Janaína Figueiredo
Tão logo assumiu interinamente o comando do Poder Executivo da Argentina, o vice-presidente Amado Boudou, um dos políticos mais questionados e com a pior imagem no país, informou, em ato na Casa Rosada, que a presidente Cristina Kirchner estava "tirando um descanso".
Menos de uma hora depois, os principais canais de TV exibiram, ao vivo, imagens da chefe de Estado chegando de carro à Fundação Favaloro, onde hoje será operada para remover um hematoma subdural crônico, um acúmulo de sangue entre o crânio e o cérebro. E enquanto Boudou dizia aos argentinos que não havia "incerteza ou nada estranho" quanto à saúde da presidente, Cristina se preparava para exames pré-operatórios.

Lista de tarefas
1. Diga se cada afirmação abaixo está de acordo com o texto sobre a saúde de Cristina Kirchner: (a) Boudou informou que a presidente estava descansando; (b) Cristina chegou à Fundação Favaloro de helicóptero; (c) a operação serve para remover um tumor. Responda sim ou não e cite as palavras do texto que decidem.
2. Imprima sem alterações o trecho do texto sobre a saúde de Cristina Kirchner que começa nas palavras com "Menos de uma" e termina depois de "para exames pré-operatórios.".

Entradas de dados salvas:
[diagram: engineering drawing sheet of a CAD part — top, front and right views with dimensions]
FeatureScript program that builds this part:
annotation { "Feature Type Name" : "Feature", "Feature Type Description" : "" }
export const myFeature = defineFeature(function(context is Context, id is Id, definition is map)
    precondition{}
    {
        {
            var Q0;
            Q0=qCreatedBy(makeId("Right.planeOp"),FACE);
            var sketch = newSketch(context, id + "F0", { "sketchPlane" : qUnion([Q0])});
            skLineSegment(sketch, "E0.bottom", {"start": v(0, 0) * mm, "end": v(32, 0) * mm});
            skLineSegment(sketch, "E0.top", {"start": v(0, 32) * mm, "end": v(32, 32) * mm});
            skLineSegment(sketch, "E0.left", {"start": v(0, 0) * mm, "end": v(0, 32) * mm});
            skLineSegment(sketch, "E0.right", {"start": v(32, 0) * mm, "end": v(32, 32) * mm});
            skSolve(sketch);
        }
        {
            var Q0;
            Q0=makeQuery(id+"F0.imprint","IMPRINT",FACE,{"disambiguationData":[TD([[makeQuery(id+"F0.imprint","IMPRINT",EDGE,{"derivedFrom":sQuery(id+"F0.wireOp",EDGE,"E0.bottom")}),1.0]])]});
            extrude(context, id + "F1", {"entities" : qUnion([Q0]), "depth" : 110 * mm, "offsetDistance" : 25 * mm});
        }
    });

Soluções dos problemas
1.
(a) Sim: “a presidente Cristina Kirchner estava "tirando um descanso"”.
(b) Não: “chegando de carro à Fundação Favaloro”.
(c) Não: “para remover um hematoma subdural crônico”.

2.
Menos de uma hora depois, os principais canais de TV exibiram, ao vivo, imagens da chefe de Estado chegando de carro à Fundação Favaloro, onde hoje será operada para remover um hematoma subdural crônico, um acúmulo de sangue entre o crânio e o cérebro. E enquanto Boudou dizia aos argentinos que não havia "incerteza ou nada estranho" quanto à saúde da presidente, Cristina se preparava para exames pré-operatórios.